4 thoughts on “Doubling Computer Speed”

  1. Haven’t read the paper, and not to denigrate what is probably sound research, but I’m guessing it’s not as big a deal as it sounds. Even this popular paper admits “those figures were only calculated under the hardest workloads”. Amdahl’s Law always gets you in the end.

  2. When I was writing a matrix multiply library for a parallel machine using the i860 I found that it was far better to let the compute kernel over calculate dummy matrix elements of zero rather than bring the floating point pipeline out of super-scalar mode prematurely. You’d get these varying sizes of square compute matrices based on tessellation of a much larger matrix, so that the smaller matrices could be computed in parallel among multiple (in our case, 28) i860s. Also the square sub matrices had to fit in the i860 cache. Because for arbitrary sized matrices the tessellation wasn’t always perfect it was easier to pad the sub-squares with zero column entries and just let the pipeline pour through them. You’d trim them out at the end when gathering back the result matrix in memory.

    What a misspent youth…

  3. One thing I’ve thought of is a memory system that allows three simultaneous reads and one write in the same cycle.

    In a static RAM, it’s pretty simple to allow multiple, separate row and column lines to access the same memory cell at the same time, including a write.

    This would allow each memory access cycle to perform an instruction fetch, two operand reads, and writing a result.
    INSTR dataA dataB outputC, so C = A operation B could be performed in one swoop, where the write is actually the result of the previous memory access, and the instruction read would likewise be leading code execution by one cycle.

    Instead of six transistors per bit, it would take 12 transistors per bit, bit the memory throughput is four times higher, so a doubling of performance. The downside is that the bus needs to be much wider, especially for the instruction and the three memory addresses it specifies. For 32-bit addressing and a 32-bit opcode, it would be 128 bits for the instruction, in parallel with two 64-bit address reads and one 64-bit address write, so 320 bits for the address bus and 64 bits for the data bus, which is a 384 bit total bus width.

    But it might also be an interesting approach to speeding up a single chip microcontroller, where a 16-bit architecture would have a 64-bit address bus and 16 bit data bus, for a 80-bit total bus width, all internal to the chip.

    1. Mind-numbing detail follows. Mostly for George’s benefit. You have been warned…

      The i860 had a 128-bit data path between its cache and registers.

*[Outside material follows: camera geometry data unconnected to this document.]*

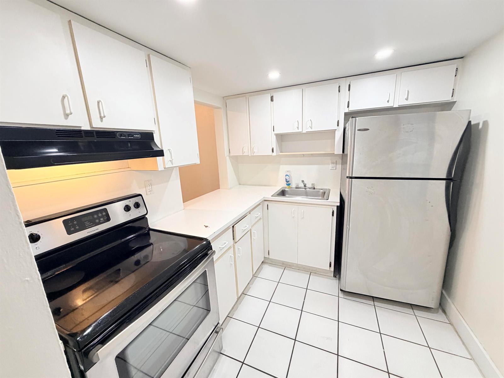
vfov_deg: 85.7
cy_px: 189
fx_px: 204
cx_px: 252
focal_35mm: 14
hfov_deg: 102.1
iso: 320
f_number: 2.2
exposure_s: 1/120
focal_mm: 2.22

      The fld.q instruction would load four 32-bit single precision floating point registers or two 64-bit double precision floating registers in two cycles if the address hit in cache. It offered an auto-increment addressing operation on the integer side to allow constant stride addressing for vector processing. The integer side and floating point side in super-scalar mode operated concurrently per cycle, i.e. it would dispatch two instructions per cycle.

      The pipelined floating point instructions operated on a per-cycle basis, but it took two additional cycles (for a total of three) from when the first instruction was pushed into the pipeline before you got back the first result that could be stored in a register. However it did support the dual-op multiply add instruction. Meaning you could push two operands into the multiply pipe while the adder got the result of the multiply from two ops back and would add it back to itself in the next cycle while also making its current output available for writing to a register.

      As long as you could keep the pipeline full it would chug along at 3 operations per cycle: fp-multiply, fp-add, ld/st++ or bla (load/store with auto-increment or a branch instruction with a delay slot). You had to take care not to intermingle loads and stores. You had to wait a cycle after a store to turn the internal bus around before you could issue another load instruction. A third type of load, called a pipelined load or pfld for short would allow you to fetch non-cached data asynchronously using a three-stage pipeline to memory. It executed in one cycle but the result loaded into the fp register was from the address issued 3 pfld’s previously.

      We got the full 40MFLOPS (out of a theoretical 40 MFLOPS) on DGEMM (double-precision floating point GEneral Matrix Multiply) and I was able to juice it up to ~68 MFLOPS (out of a theoretical 80 MFLOPS) on SGEMM.

      Not bad for a single chip CPU in 1990.

      With no pfld.q instruction (128-bit access off chip) on the XR we were memory starved on SGEMM. I might have been able to fix that using the XP version of the i860, but the company folded first.